8. Connaissance collective
La narration transmedia est la forme esthétique idéale d'une ère de connaissance collective (Ndt : "collective intelligence"). Pierre Levy a inventé ce terme pour rendre compte des nouvelles structures sociales qui permettent la production et la circulation des connaissances dans une société organisée en réseau. Les participants mettent en commun l'information et puisent dans l'expertise de chacun pour résoudre les problèmes de manière collective. Levy affirme que dans cette ère de connaisance collective, l'art fonctionne comme un aimant culturel, attirant des individus semblables pour former de nouvelles communautés de connaissance.
La narration transmedia fonctionnent également comme aimants textuels - plaçant dans un mouvement perpétuel la production, l'évaluation, la conservation des connaissances .
Par exemple, dans Lost, le feuilleton télé d'ABC, une carte a été flashée au beau milieu d'un épisode de la seconde saison. Des fans ont digitalisé un arrêt sur image et l'ont publié sur internet et ils ont extrapolé tous ensemble sur ce que cela pouvait signifier sur Hanso Corporation et ses activités sur l'île.
La narration transmedia démultiplie ce qui peut être connu d'un monde fictif particulier tout en dispersant cette information pour qu'aucun consommateur ne connaisse tout et soit obligé de communiquer sur la série avec d'autres (voyez, par exemple, les centaines de différentes espèces décrites dans Pokemon ou Yu-GI-o). Les consommateurs deviennent des chasseurs et des collecteurs explorant les divers récits, tentant d'assembler l'information dispersée pour créer une trame logique.
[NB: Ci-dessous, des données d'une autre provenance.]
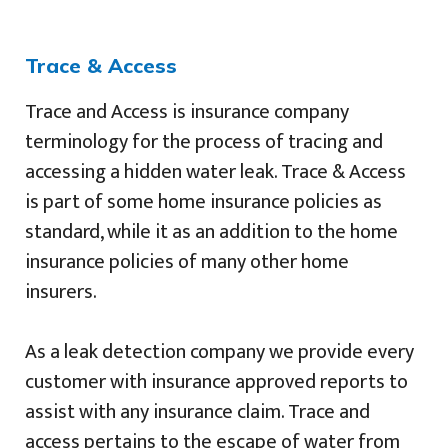
Trace & Access
Trace and Access is insurance company
terminology for the process of tracing and
accessing a hidden water leak. Trace & Access
is part of some home insurance policies as
standard, while it as an addition to the home
insurance policies of many other home
insurers.
As a leak detection company we provide every
customer with insurance approved reports to
assist with any insurance claim. Trace and
access pertains to the escape of water from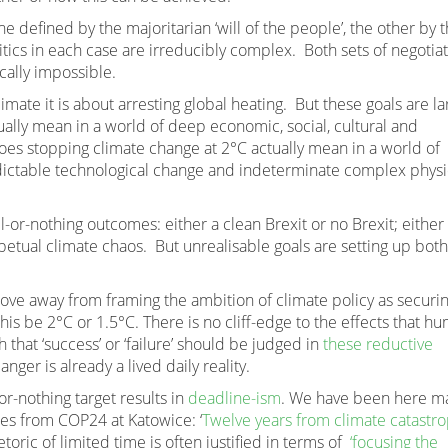
defined by the majoritarian ‘will of the people’, the other by 
tics in each case are irreducibly complex. Both sets of negotia
ically impossible.
climate it is about arresting global heating. But these goals are la
tually mean in a world of deep economic, social, cultural and
es stopping climate change at 2°C actually mean in a world of
edictable technological change and indeterminate complex physi
l-or-nothing outcomes: either a clean Brexit or no Brexit; either
etual climate chaos. But unrealisable goals are setting up both
 move away from framing the ambition of climate policy as securi
his be 2°C or 1.5°C. There is no cliff-edge to the effects that h
h that ‘success’ or ‘failure’ should be judged in
these reductive
nger is already a lived daily reality.
or-nothing target results in
deadline-ism
. We have been here m
es from COP24 at Katowice: ‘
Twelve years from climate catastr
etoric of limited time is often justified in terms of
‘focusing the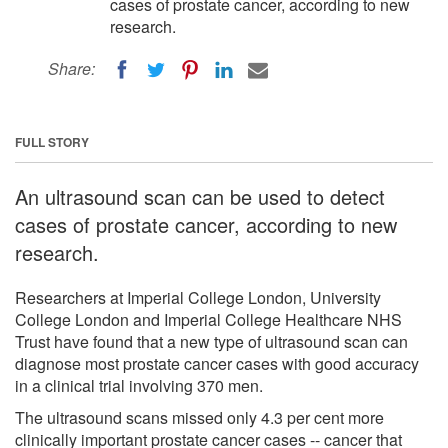
cases of prostate cancer, according to new
research.
Share:
FULL STORY
An ultrasound scan can be used to detect
cases of prostate cancer, according to new
research.
Researchers at Imperial College London, University
College London and Imperial College Healthcare NHS
Trust have found that a new type of ultrasound scan can
diagnose most prostate cancer cases with good accuracy
in a clinical trial involving 370 men.
The ultrasound scans missed only 4.3 per cent more
clinically important prostate cancer cases -- cancer that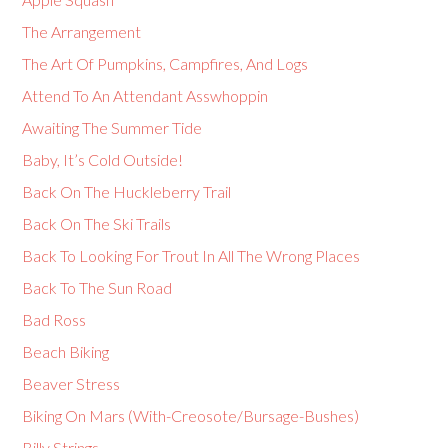
The Arrangement
The Art Of Pumpkins, Campfires, And Logs
Attend To An Attendant Asswhoppin
Awaiting The Summer Tide
Baby, It’s Cold Outside!
Back On The Huckleberry Trail
Back On The Ski Trails
Back To Looking For Trout In All The Wrong Places
Back To The Sun Road
Bad Ross
Beach Biking
Beaver Stress
Biking On Mars (With-Creosote/Bursage-Bushes)
Billy Strings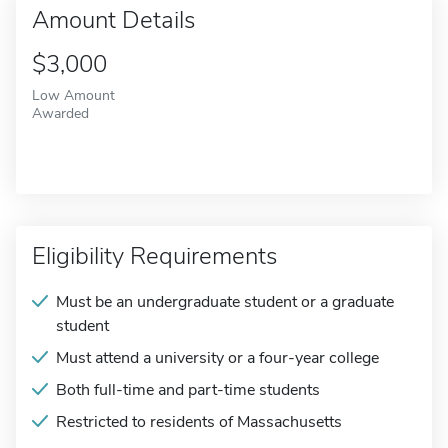
Amount Details
$3,000
Low Amount
Awarded
Eligibility Requirements
Must be an undergraduate student or a graduate
student
Must attend a university or a four-year college
Both full-time and part-time students
Restricted to residents of Massachusetts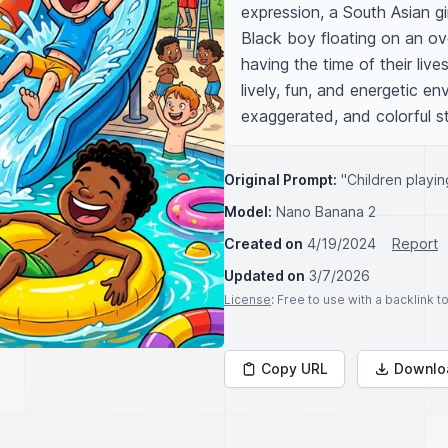
expression, a South Asian girl
Black boy floating on an over
having the time of their live
lively, fun, and energetic env
exaggerated, and colorful st
Original Prompt:
"Children playin
Model:
Nano Banana 2
Created on
4/19/2024
Report
Updated on
3/7/2026
License
: Free to use with a backlink 
Copy URL
Downlo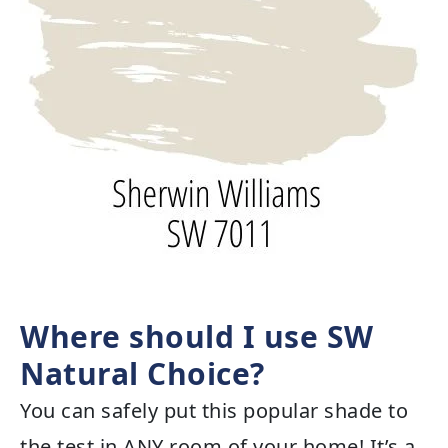
Where should I use SW
Natural Choice?
You can safely put this popular shade to
the test in ANY room of your home! It’s a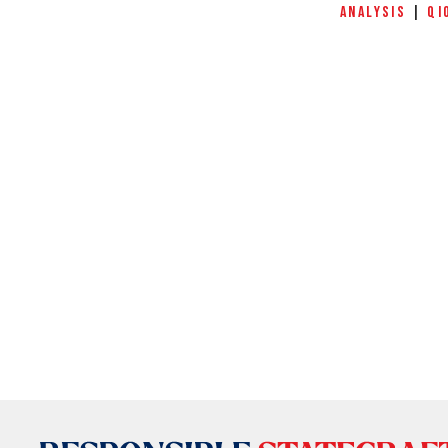
ANALYSIS
|
QI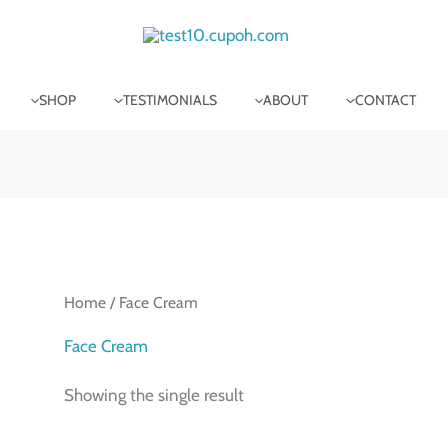
SHOP
TESTIMONIALS
ABOUT
CONTACT
Home
/ Face Cream
Face Cream
Showing the single result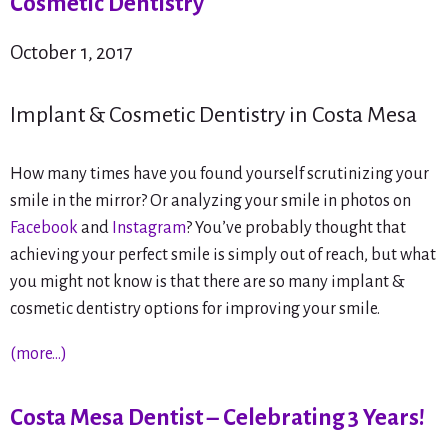
Cosmetic Dentistry
October 1, 2017
Implant & Cosmetic Dentistry in Costa Mesa
How many times have you found yourself scrutinizing your
smile in the mirror? Or analyzing your smile in photos on
Facebook
and
Instagram
? You’ve probably thought that
achieving your perfect smile is simply out of reach, but what
you might not know is that there are so many implant &
cosmetic dentistry options for improving your smile.
(more…)
Costa Mesa Dentist – Celebrating 3 Years!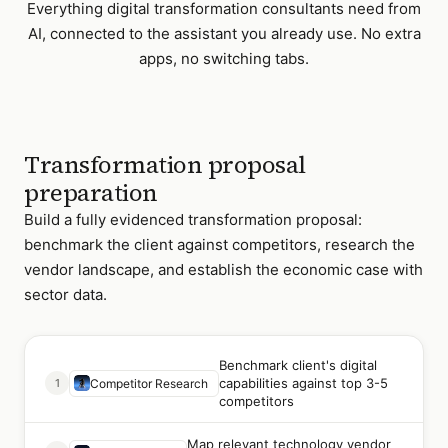
Everything
digital transformation consultants
need from
AI, connected to the assistant you already use. No extra
apps, no switching tabs.
Transformation proposal
preparation
Build a fully evidenced transformation proposal:
benchmark the client against competitors, research the
vendor landscape, and establish the economic case with
sector data.
Benchmark client's digital
capabilities against top 3-5
1
Competitor Research
competitors
Map relevant technology vendor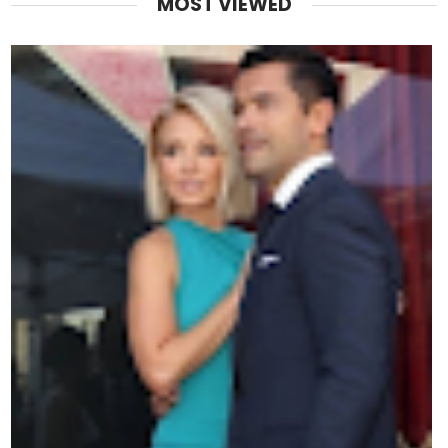
MOST VIEWED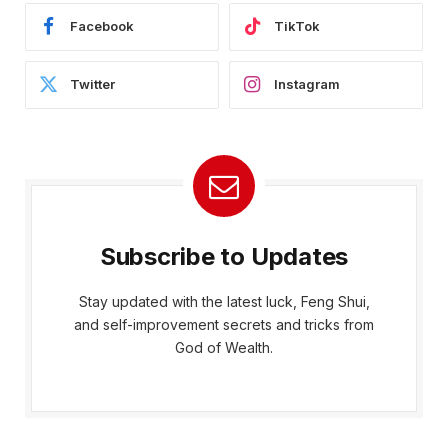
Facebook
TikTok
Twitter
Instagram
Subscribe to Updates
Stay updated with the latest luck, Feng Shui,
and self-improvement secrets and tricks from
God of Wealth.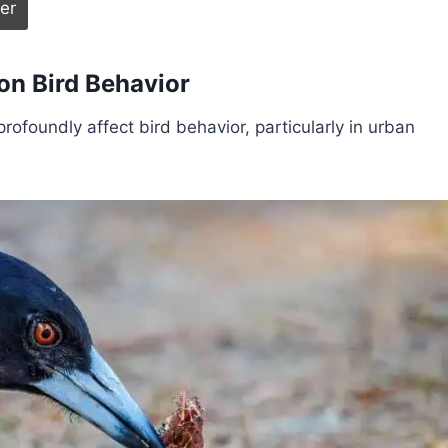
on Bird Behavior
rofoundly affect bird behavior, particularly in urban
9. Le rôle des consommateurs
Un récit transmedia ne disperse pas simplement l'information : il assigne un ensemble de tâches et de buts que le public endosse en influant sur l'histoire par des actes de leur vie quotidienne. Nous pouvons voir cette dimension performative (NdT : Qui réalise une action par le fait même de son énonciation) dans la mise sur la marché de figurines qui encourageant les enfants à élaborer leurs propres histoires en utilisant ces personnages fictifs ou de déguisement et jeux de rôle qui nous invitent à nous immerger dans le monde de la fiction.
Dans le cas du Star Wars, les figurines Boba Fett ont entraîné l'engouement des consommateurs pour un personnages pourtant très secondaire dans la série, ce qui a amené à lui donner un rôle plus important dans les épisodes suivants.
10. Les aspirations encyclopédiques
Les aspirations encyclopédiques des narrations transmedia engendrent souvent ce qui pourrait être vu comme des lacunes ou des excès dans le déploiement de l'histoire. En effet, elles introduisent des trames potentielles qui ne peuvent pas être entièrement développées ou des détails supplémentaires donnent des indices qui n'auraient pas dû être révélés. Cela constitue pour les lecteurs une forte incitation à broder sur ces éléments d'histoire, et à les confronter à leurs spéculations jusqu'à ce qu'ils acquièrent une vie propre. La fanfiction peut être considérée comme expansion non autorisée de ces licences médiatiques vers de nouvelles directions reflétant le désir des lecteurs de combler les lacunes qu'ils ont découvertes dans le produit commercial.